South Texas Land Sell Off as the Tumor Approaches
South Texas is the transition zone between the humid Gulf Coast and the Chihuahua Desert. Cacti grow in mud derived from limestone powder and lots of organic material, the decomposed plants of years past. Lichen coats the blackbrush. The heat is incessant and seemingly year-round. The humidity is intense and the Thornscrub is thick. At first glance it seems like this is the last kind of place you'd consider to label a desert. It's also the last place you'd imagine to be undergoing a period of intense land speculation and an orgy of greed. Maybe “greed” is too harsh a word. “Excitement about money” is a nicer way of putting it.
Many landowners in Starr County are dividing lots that have been in their families for generations, convinced they're going to strike it big and the suburbs are coming. Nevermind that there's no water and the summers are getting hotter. June 2023 was the first June on record that experienced three weeks of 105° temps.
As with most areas where modern humans inhabit, the plants and animals that live here and have evolved here are not highly valued by the dominant culture. They are seen as largely expendable - clutter that just happens to be here and which gets in the way of more important things like making money to buy new trucks and go on luxury cruise vacations and send children to private universities so that they too can get good at making lots of money. It's an illness of the spirit that afflicts those suffering from it and which also causes collateral damage to many other things around it, like the life that lives and grows in the areas being divided up and sold off. Short term gain, long term loss.

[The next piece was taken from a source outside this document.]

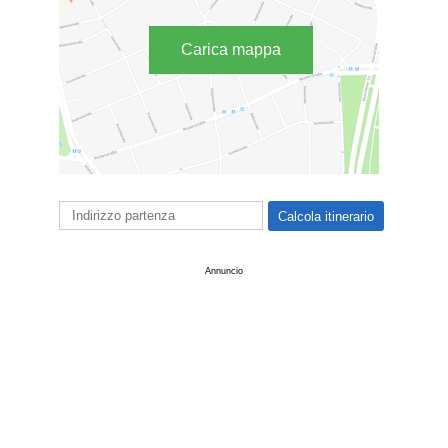
Carica mappa
Annuncio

This is a shame because many of the plants and animals that live and grow in South Texas don't occur anywhere else in the world. Further, the region is vastly understudied compared the much of the rest of the US. Another case of setting fire to the library before you even know what's in it. Short-term gain, long-term loss - the ethos of modern civilization. The mark of a species that's not as intelligent and enlightened as it would like to think. To make things more unfortunate, it's likely that there they may be an exodus from the region in the coming decades as climate change ramps up, half the land gets converted to parking lots (because this IS Texas), and water becomes a thing in short supply. Places further North that have milder summers and more access to fresh water might become slightly more desirable. All this destruction will have been for nothing.
There's a bit of hope on the horizon, however. Many organizations and even individuals are coming together to purchase land for the purposes of conservation. Not enough conservation will occur, of course. How could it after so much had been lost already? South Texas as viewed from the air above McAllen and Brownsville is an amalgamation of agriculture and car-dependent sprawl, and all of this kind of development is slowly moving West towards Starr County. It would be highly improbable in this cultural climate and general orgy of greed (not to mention the pressures exerted on the general population as our corporate overlords and oligarchs drive inflation up and keep wages down for the purposes of corporate profit) for any large scale conservation to occur. At this point we are trying to preserve crumbs - fragments from which someone can possibly one day use to reseed the surrounding landscape once the sprawl has been abandoned.